However, patient awareness of products in development is low, according to a new report from BioTrends Research Group.
September 9, 2013 - Exton, Penn. – BioTrends Research Group, one of the world’s leading research and advisory firms for specialized biopharmaceutical issues, finds in their PatientTrends®: Hepatitis C Virus (US) 2013 report that approximately 40 percent of surveyed treatment-naive hepatitis C virus (HCV) patients and half of the prior treatment failure patients plan to receive an HCV antiviral regimen within the next year.
However, the majority of these respondents did not know which regimen they will be initiating and only 9 and 14 percent, respectively, indicated they are planning to receive a treatment other than a currently-available regimen. Further, almost 40 percent of surveyed HCV patients also reported that their physician has previously recommended delaying treatment until new regimens become available and findings suggest that many patients are willing wait for safer and more effective regimens, especially if their liver disease is not advanced. The study also finds that awareness of therapies in development among HCV patients is low. Despite over two-thirds of the respondents indicating discussing products in development with their physician, more than three-quarters of the patients lacked unaided awareness of any emerging HCV products.

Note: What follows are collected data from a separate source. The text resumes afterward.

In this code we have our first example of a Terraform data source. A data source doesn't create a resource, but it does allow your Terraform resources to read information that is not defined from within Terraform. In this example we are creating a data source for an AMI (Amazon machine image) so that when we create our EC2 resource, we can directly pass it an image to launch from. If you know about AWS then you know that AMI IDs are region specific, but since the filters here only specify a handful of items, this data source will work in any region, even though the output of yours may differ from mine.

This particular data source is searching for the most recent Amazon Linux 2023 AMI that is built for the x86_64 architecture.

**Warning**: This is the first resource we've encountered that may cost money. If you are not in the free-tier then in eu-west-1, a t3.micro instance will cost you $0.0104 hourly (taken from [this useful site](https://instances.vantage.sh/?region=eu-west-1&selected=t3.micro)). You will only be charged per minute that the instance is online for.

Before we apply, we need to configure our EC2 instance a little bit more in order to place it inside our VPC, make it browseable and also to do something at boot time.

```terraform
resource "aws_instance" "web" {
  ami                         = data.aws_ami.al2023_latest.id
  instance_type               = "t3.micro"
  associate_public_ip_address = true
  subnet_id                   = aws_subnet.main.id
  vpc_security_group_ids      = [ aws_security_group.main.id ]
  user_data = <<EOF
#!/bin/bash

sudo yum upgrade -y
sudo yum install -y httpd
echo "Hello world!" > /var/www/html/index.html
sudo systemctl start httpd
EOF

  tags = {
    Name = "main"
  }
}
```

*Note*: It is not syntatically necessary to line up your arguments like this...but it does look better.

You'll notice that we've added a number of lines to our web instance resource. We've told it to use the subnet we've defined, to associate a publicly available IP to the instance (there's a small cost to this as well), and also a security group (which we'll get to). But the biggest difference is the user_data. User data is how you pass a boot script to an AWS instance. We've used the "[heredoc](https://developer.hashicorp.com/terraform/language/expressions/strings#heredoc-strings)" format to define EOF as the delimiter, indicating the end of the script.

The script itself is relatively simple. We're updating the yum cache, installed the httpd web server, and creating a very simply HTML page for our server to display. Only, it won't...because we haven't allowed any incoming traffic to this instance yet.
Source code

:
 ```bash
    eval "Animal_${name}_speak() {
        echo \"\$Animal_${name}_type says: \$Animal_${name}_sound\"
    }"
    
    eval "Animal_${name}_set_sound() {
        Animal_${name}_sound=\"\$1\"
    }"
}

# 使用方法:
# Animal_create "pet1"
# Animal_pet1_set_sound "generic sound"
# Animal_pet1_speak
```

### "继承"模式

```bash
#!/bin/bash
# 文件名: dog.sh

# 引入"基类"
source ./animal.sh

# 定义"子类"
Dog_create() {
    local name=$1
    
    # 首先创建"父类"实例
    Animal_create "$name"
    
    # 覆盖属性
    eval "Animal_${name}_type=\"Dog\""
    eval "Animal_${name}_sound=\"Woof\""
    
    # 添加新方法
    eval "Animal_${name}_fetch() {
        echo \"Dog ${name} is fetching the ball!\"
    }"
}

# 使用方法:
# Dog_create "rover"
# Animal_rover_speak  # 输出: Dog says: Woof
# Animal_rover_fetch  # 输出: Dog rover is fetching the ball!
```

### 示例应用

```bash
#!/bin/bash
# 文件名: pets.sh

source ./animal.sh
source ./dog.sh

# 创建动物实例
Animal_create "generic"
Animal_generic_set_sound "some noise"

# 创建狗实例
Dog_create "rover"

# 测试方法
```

“While most treatment-naive and prior treatment failure HCV patients who do not plan to be treated in the next year cite the future availability of better therapies as a reason, many of these patients specifically indicated waiting for interferon-free regimens to become available,” said Infectious Diseases Therapy Leader Mladen Tomich, Ph.D. “However, patients overall prioritized effects on liver damage progression and reversal, and achieving sustained virologic response as the most important attributes in an HCV regimen, while exclusion of interferon or ribavirin was perceived as least important. Our research reveals that most HCV patients are prepared to endure a certain level of temporary disability as long as the treatment is efficacious.”